Except, that’s wrong, inflammation is not a big issue in this situation, and coritcosteroids can cause damage.

Substance P is present at tendinopathy sites. It is possible that steroids interfere with substance P action, leading to pain relief.

Wonders if dexamethasone can inhibit substance P– evidently yes.

Take home: Dexamethasone can reduce substance P, cause pain relief. Could be future target in treatment of tendinopathy. Dexamethasone may also change angiogenesis that affects scar tissue growth.


  1. Low-dosage intra-articular triamcinolone fails to reduce joint contracture. (Thiele et al)

Contractures are painful and expensive, we need preventive options.

This drug worked better than corticosteroids in induced contractures in rats.

Corticosteroids have side effects: in joints they can kill chondrocytes, bad news.

Triamcinolone works in a bunch of ways. It is a leukotriene inhibitor.

38 animals in 3 groups: control, triamcinolone, another anti- inflammatory.

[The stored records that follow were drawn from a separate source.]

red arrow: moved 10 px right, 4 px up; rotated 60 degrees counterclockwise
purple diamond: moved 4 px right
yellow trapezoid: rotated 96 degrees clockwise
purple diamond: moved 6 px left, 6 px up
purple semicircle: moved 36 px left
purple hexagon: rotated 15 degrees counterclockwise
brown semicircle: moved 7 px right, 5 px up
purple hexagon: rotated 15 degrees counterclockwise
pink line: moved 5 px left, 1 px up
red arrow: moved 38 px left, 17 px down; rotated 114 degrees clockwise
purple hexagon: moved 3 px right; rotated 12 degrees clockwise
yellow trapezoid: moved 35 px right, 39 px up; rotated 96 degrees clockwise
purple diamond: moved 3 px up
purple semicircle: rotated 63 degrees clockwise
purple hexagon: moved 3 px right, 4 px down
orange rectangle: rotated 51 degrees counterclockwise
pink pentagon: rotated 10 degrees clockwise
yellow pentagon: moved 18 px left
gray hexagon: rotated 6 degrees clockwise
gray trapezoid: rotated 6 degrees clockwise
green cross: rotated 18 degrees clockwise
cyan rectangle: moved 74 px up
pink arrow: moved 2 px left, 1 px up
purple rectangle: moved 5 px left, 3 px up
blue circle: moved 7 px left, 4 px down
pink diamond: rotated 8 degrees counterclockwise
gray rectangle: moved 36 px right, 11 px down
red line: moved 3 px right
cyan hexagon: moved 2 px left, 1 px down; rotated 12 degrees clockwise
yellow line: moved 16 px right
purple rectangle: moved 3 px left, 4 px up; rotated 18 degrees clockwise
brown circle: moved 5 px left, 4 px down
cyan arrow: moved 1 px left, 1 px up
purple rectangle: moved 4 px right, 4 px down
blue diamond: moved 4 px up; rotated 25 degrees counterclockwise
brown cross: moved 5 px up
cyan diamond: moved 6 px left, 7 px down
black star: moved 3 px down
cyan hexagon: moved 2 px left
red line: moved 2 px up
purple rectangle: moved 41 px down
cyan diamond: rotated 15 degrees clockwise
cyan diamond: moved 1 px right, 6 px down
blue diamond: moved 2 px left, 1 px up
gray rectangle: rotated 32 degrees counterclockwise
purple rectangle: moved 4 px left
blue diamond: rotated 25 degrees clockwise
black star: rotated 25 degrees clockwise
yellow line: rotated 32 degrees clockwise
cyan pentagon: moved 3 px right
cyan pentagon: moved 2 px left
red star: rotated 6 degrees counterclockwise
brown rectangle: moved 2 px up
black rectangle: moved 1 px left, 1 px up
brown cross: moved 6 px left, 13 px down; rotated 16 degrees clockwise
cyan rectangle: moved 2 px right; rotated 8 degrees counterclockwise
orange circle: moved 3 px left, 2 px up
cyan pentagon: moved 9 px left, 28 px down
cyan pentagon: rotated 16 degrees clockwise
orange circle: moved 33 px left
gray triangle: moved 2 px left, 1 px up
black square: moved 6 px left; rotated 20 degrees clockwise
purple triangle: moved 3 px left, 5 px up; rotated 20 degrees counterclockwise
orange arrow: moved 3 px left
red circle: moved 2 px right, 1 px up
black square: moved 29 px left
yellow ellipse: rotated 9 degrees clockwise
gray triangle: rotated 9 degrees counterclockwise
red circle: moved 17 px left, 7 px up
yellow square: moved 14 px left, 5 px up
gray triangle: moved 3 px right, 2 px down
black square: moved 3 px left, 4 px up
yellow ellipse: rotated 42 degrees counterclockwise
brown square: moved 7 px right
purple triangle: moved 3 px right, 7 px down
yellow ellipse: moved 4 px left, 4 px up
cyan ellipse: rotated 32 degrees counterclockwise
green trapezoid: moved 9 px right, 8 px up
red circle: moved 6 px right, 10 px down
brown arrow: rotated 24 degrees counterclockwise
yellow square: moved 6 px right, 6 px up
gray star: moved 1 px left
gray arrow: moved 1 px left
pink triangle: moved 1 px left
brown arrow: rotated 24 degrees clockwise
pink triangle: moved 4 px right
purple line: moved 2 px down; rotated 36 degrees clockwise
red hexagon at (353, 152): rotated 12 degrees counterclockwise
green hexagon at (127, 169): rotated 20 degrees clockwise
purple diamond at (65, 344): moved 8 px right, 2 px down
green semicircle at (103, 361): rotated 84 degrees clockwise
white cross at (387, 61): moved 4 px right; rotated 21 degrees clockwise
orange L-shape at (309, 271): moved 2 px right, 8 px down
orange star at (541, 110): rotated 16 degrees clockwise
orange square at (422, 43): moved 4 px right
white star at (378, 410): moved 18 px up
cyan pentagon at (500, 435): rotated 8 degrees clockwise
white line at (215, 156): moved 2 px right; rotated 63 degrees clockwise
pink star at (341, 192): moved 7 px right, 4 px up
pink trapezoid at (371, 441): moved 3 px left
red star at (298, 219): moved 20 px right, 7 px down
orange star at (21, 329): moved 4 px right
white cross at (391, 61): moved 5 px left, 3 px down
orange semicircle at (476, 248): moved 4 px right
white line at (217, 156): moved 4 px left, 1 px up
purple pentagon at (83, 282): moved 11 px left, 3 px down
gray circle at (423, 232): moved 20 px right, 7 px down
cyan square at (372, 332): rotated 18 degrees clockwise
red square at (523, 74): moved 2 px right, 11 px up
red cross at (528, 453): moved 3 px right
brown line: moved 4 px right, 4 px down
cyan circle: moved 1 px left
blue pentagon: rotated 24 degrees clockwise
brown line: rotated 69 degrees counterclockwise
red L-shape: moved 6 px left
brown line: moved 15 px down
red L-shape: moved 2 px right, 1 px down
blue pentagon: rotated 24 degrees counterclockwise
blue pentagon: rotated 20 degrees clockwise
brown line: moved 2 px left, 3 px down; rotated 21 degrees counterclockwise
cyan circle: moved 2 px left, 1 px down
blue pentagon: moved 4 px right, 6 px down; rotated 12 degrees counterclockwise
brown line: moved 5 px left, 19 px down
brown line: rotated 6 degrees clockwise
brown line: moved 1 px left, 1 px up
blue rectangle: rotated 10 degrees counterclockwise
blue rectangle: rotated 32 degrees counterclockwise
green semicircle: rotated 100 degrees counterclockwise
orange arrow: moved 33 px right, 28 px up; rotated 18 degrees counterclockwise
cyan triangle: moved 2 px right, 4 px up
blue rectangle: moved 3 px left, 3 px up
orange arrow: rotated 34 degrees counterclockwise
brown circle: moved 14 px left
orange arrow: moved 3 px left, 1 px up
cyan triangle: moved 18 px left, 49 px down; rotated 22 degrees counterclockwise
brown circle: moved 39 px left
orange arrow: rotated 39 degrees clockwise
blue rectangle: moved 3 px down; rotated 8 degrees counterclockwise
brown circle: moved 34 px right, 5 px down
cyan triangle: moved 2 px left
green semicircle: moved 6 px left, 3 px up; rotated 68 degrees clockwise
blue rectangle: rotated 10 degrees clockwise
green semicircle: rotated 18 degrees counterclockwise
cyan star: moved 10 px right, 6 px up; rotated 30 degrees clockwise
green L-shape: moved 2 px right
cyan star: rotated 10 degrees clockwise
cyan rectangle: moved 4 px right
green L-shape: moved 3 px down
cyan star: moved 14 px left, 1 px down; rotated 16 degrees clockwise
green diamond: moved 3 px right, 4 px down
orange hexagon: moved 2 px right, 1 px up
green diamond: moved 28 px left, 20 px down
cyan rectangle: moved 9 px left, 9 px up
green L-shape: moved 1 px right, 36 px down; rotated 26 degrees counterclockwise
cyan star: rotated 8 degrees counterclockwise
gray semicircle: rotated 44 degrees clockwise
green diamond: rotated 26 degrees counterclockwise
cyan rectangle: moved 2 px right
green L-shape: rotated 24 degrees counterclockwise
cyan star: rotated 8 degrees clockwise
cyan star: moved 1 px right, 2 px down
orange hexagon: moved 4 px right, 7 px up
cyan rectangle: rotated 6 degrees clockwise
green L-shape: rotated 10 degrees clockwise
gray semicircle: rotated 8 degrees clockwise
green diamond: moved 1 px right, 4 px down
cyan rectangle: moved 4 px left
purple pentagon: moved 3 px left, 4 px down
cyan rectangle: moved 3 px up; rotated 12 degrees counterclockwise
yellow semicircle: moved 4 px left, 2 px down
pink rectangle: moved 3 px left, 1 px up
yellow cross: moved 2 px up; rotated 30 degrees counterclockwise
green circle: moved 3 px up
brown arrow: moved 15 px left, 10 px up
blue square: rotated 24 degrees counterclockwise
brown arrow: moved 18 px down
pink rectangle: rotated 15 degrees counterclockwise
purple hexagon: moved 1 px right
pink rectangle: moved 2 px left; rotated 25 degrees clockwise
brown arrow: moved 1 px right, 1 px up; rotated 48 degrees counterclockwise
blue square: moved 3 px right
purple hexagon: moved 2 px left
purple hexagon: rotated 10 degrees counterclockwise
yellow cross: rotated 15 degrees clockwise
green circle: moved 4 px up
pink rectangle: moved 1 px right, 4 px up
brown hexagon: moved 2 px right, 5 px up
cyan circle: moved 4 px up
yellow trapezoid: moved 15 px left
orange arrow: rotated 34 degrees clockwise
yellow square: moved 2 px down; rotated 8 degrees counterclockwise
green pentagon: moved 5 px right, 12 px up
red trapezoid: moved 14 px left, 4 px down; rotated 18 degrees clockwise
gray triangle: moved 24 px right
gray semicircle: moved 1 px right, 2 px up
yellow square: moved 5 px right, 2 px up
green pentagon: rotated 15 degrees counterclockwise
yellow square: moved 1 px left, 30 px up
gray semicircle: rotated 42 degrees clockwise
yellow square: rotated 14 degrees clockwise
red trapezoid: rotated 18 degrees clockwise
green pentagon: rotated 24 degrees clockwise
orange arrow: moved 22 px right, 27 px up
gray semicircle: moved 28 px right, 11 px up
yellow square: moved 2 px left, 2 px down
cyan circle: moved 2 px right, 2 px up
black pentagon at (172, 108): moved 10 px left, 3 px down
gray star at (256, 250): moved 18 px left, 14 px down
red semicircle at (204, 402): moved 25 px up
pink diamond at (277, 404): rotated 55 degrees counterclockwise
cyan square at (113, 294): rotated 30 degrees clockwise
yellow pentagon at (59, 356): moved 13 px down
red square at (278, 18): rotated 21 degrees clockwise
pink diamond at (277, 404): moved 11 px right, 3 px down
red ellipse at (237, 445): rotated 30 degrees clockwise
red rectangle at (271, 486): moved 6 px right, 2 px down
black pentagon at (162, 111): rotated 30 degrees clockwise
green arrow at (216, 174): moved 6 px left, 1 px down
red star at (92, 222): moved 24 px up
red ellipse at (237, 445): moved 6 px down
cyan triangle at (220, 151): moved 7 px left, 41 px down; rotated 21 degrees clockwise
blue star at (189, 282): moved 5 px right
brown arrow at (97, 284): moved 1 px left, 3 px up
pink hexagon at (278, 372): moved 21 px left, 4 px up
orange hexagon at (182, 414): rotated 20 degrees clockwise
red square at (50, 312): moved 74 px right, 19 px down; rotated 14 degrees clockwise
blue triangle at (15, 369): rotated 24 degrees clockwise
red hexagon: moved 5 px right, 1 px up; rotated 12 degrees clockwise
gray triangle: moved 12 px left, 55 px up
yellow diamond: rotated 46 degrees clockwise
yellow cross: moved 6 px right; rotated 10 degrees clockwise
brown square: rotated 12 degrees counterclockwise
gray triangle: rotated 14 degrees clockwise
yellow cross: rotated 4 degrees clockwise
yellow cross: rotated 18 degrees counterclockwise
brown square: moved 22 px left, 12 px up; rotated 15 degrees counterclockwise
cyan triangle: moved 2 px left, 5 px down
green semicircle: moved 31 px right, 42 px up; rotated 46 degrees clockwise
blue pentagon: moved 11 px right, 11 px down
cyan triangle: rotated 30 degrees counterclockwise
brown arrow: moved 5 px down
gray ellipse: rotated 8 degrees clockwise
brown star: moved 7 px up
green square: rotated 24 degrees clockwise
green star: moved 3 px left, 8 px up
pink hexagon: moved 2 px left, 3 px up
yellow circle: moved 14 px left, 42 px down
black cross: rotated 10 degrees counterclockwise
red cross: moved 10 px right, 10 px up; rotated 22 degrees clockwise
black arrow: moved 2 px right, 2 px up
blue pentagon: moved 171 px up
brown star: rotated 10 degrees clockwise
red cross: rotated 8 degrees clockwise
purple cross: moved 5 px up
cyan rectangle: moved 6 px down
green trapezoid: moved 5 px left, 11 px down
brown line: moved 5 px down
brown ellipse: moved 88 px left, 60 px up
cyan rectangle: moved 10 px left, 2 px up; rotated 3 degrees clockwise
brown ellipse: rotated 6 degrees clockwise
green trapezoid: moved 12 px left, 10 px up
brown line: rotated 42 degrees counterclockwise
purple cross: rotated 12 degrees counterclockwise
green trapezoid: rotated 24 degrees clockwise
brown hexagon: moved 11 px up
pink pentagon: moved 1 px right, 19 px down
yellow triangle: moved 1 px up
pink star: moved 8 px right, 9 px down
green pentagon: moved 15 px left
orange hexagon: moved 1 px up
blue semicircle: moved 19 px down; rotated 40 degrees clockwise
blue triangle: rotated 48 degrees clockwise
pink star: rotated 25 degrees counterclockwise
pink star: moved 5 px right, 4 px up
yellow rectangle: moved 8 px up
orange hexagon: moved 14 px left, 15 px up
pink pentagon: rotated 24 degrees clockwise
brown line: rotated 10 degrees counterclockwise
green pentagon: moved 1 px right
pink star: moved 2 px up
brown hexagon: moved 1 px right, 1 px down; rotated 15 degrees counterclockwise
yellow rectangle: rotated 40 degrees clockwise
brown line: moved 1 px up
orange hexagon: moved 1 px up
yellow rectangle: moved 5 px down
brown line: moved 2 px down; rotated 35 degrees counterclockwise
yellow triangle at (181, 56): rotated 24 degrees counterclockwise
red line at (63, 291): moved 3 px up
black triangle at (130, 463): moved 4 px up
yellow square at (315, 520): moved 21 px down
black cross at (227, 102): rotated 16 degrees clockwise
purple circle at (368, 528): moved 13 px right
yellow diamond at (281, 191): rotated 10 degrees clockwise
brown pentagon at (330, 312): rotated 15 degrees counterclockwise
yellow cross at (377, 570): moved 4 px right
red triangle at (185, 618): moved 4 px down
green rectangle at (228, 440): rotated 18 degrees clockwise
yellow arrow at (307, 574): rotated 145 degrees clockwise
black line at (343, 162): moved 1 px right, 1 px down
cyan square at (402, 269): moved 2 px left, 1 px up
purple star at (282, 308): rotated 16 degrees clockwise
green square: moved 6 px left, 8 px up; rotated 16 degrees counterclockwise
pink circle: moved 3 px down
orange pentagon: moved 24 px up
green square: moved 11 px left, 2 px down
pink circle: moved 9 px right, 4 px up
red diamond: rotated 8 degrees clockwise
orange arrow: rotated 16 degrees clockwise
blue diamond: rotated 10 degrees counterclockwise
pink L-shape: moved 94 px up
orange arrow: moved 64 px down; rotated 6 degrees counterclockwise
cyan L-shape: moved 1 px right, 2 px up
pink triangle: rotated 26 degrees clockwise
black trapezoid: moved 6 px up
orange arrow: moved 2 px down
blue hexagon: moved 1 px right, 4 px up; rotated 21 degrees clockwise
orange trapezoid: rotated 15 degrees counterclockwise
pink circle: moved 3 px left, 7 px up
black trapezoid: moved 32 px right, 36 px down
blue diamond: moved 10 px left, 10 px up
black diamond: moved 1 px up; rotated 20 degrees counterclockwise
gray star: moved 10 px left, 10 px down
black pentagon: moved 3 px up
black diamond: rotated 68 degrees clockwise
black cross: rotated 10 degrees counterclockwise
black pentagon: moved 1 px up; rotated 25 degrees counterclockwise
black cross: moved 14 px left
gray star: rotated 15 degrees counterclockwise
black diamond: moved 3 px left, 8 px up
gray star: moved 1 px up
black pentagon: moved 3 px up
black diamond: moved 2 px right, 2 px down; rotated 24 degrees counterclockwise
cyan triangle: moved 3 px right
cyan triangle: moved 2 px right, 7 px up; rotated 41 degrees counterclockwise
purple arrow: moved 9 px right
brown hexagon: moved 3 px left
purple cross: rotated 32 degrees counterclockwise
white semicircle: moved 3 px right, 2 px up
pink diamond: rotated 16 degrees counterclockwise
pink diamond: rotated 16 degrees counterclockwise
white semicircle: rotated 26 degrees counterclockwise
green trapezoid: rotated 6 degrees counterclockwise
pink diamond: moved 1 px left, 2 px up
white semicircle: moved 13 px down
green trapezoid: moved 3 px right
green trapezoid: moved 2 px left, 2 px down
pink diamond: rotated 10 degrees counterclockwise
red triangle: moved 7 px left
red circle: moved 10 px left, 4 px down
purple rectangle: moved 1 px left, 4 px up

They initiated knee injuries, followed for 21 days. At evaluation they measured the joint contracture in several ways.

Knee flexion angle was the same across 3 groups.

Triamcinolone was slightly more effective than others for contracture prevention. Adhesions are dominant lesion.

They want to find the sweet spot with good effect and minimal chondrocytes death.

Conclusion: it didn’t work. A null finding, a good presentation.